Excerpt provided →
>> start
3.1. Data Description
This study collected a total of 436 well entries from the critical region of the XL block, including 106 from the XL block and 330 from the Y block. The dataset comprises geological, engineering, and production data, covering 13 key geological parameters, 44 engineering parameters, and 12 major production parameters. Geological and engineering parameters were used as input features for model training, while production parameters served as target output variables.
In the study area where multilayer commingled production is common in fractured wells, it was essential to allocate the total fluid production from each well to individual layers to assess their respective contributions. Based on regional geological characteristics, four stratified allocation methods were applied using relative geological parameter weights:
- (1)
Production allocation based on the ratio of individual layer thickness to total thickness of the commingled production zone;
- (2)
Production allocation based on the ratio of porosity–thickness product of each layer to the total porosity–thickness product of the commingled zone;
- (3)
Production allocation based on the ratio of permeability–thickness product of each layer to the total permeability–thickness product of the commingled zone;
- (4)
Production allocation based on the ratio of porosity–permeability–thickness product of each layer to the total porosity–permeability–thickness product of the commingled zone.
These methods enable the quantitative and rational stratified allocation of total production to individual layers based on their geological weights in the commingled production system. Considering the long production cycles and complex influencing factors after fracturing, where long-term production is susceptible to multiple interfering factors such as formation energy depletion, changes in fluid properties, and late-stage development adjustments, whereas short-term production can more directly reflect the fracturing stimulation effect and minimize interference from irrelevant variables, this study selected two core target parameters: 30-day total fluid production and 30-day incremental fluid production. The 30-day total fluid production refers to the cumulative fluid output within 30 days after fracturing. The 30-day incremental fluid production is defined as the difference between the 30-day total fluid production post-fracturing and the corresponding value prior to fracturing, as illustrated in
Figure 1. To account for potential discrepancies in actual production durations before and after fracturing, both values were normalized to hourly total fluid production.
Table 1 shows that this difference resulted in the fluid increment per hour within 30 days after fracturing. After applying the four hierarchical allocation methods, these two target variables were expanded into 12 different production parameters, providing comprehensive and precise quantitative indicators for the subsequent model development.
3.2. Data Preprocessing
To ensure accurate and comprehensive detection of outliers, this study employed a combination of three methods: the three-sigma rule, the median absolute deviation method, and the density-based spatial clustering of applications with noise algorithm. The three-sigma rule identifies outliers based on deviations from the mean under the assumption of a normal distribution; median absolute deviation improves robustness against skewed distributions by using the median as a central measure; and density-based spatial clustering of applications with noise detects local anomalies based on data density, capturing patterns that deviate from the general distribution. Outliers identified by all three methods were uniformly treated as missing values. These missing values were then imputed using the KNN, which estimates unknown entries by calculating feature similarity and referencing the values of the nearest neighbors. This approach preserves the internal correlation and distribution characteristics of the dataset. After preprocessing, a complete, continuous dataset was obtained, providing a high-quality foundation for subsequent feature selection and model construction.
>> end
[Extracted data entries]
>> start
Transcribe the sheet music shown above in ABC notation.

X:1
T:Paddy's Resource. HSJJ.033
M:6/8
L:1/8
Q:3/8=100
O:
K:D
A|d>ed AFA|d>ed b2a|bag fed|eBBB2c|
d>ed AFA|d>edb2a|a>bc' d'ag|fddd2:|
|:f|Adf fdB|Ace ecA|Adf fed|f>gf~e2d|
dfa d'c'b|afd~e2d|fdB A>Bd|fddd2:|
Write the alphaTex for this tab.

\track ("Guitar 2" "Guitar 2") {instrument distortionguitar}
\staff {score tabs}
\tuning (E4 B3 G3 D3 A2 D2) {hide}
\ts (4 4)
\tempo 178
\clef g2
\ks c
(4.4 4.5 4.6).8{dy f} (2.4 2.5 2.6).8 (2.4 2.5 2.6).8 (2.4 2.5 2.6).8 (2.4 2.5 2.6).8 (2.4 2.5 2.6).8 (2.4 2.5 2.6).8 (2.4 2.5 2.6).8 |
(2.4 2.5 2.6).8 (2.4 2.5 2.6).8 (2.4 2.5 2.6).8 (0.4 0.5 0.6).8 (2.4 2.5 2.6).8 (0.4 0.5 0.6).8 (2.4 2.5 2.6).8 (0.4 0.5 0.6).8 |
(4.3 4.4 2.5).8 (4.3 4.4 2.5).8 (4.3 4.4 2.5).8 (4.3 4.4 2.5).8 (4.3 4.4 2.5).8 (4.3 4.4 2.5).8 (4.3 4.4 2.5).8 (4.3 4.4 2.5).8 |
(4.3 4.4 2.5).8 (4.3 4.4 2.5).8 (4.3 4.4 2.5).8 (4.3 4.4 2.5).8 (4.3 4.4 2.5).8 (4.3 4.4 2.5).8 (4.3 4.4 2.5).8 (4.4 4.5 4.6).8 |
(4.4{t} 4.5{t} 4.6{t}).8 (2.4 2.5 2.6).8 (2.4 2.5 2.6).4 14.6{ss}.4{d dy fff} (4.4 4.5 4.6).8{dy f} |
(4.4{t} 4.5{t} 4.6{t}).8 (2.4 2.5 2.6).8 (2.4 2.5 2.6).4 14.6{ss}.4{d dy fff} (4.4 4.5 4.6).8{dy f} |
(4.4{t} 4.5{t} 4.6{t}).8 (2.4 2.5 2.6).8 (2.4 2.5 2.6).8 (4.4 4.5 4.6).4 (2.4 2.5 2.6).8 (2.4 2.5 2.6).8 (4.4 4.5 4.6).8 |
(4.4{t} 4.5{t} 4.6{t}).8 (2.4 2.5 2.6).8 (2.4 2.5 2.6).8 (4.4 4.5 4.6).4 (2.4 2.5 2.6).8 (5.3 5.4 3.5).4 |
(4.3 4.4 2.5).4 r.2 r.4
>> end
Problem to solve → Reproduce word for word the part of the well data excerpt from "Table 1 shows" to "subsequent model development.".

Solution below →
Table 1 shows that this difference resulted in the fluid increment per hour within 30 days after fracturing. After applying the four hierarchical allocation methods, these two target variables were expanded into 12 different production parameters, providing comprehensive and precise quantitative indicators for the subsequent model development.